• **Article**:

|---|

The CBSE stands for the Central Board of Secondary Education and is recognised by the government of India. The ICSE, its main competitor, is not recognised.

CBSE is a Government of India Education Board, with 21243 schools. CISCE is a private Education Board and has 2106 schools. CBSE is the largest examination conducting Board in the world.

In Dubai there are a number of CBSE schools but very few ICSE schools.

We ask principals of three schools – Ms. Nargish Khambatta, CEO and Principal of GEMS Modern Academy; Mr. Ramesh Mudgal, Principal of Global Indian International School and Ms. Sangita Chima Principal / CEO of GEMS New Our Own Private High School, Sharjah, the key differences and strengths of each curriculum.

What are the strengths of CBSE and/or ICSE curriculum?

|---|

• **Data shown**:
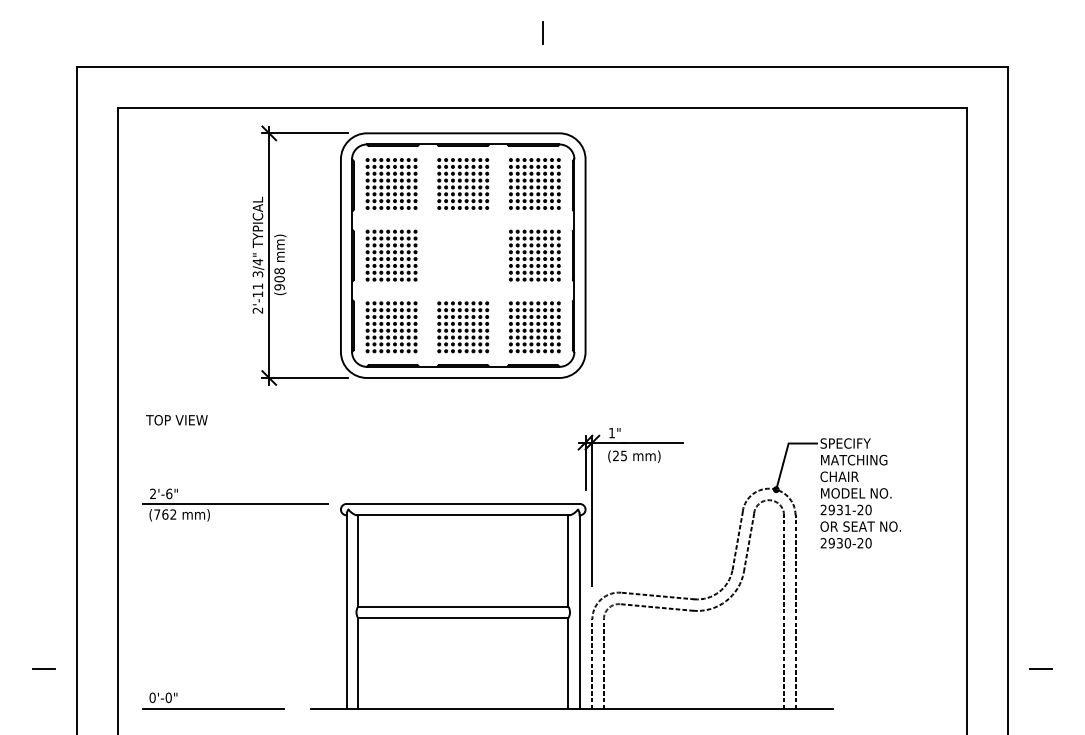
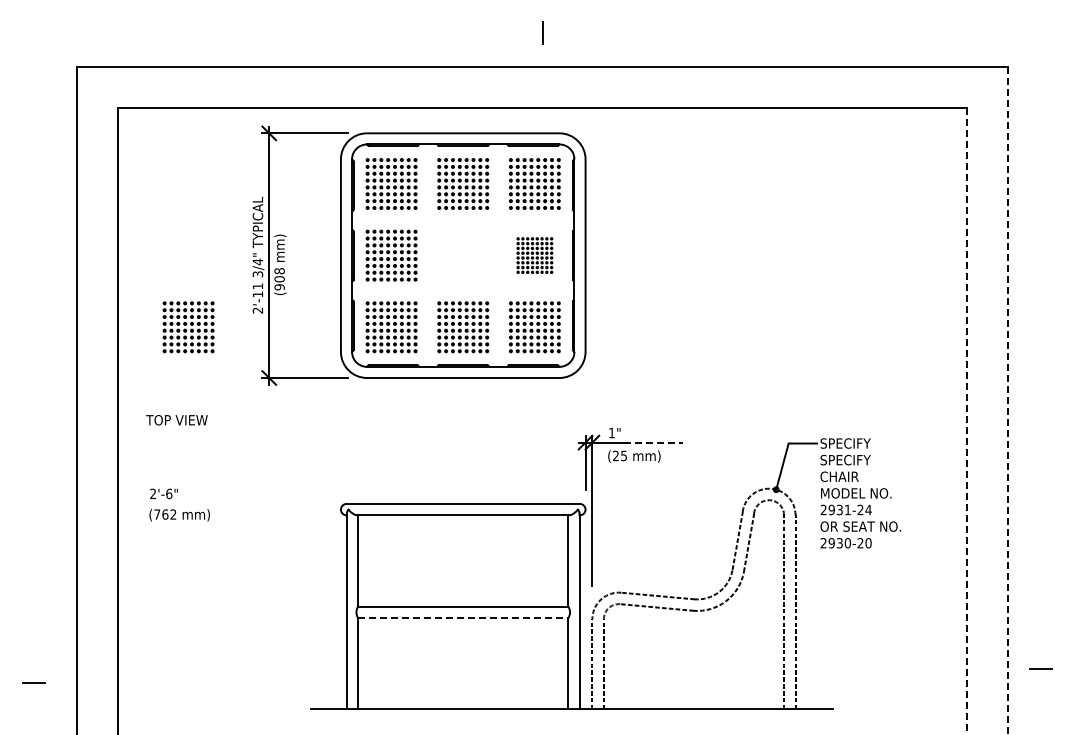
part at (534, 255) size: 52x53 px -> 38x37 px
part at (188, 327): none -> present
line at (1008, 400): solid -> dashed
line at (967, 421): solid -> dashed
line at (653, 442): solid -> dashed
text at (853, 459): MATCHING -> SPECIFY
line at (235, 503): present -> none
text at (868, 509): 2931-20 -> 2931-24
line at (463, 618): solid -> dashed
line at (43, 668) position: (43, 668) -> (33, 682)
part at (213, 708): present -> none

|---|

• **Problem details**: Reproduce the passage from the piece on the CBSE and ICSE boards starting at "CBSE is a Government" and ending at "in the world.", with "private" replaced by "privately run".

• **Result for this exercise**:
CBSE is a Government of India Education Board, with 21243 schools. CISCE is a privately run Education Board and has 2106 schools. CBSE is the largest examination conducting Board in the world.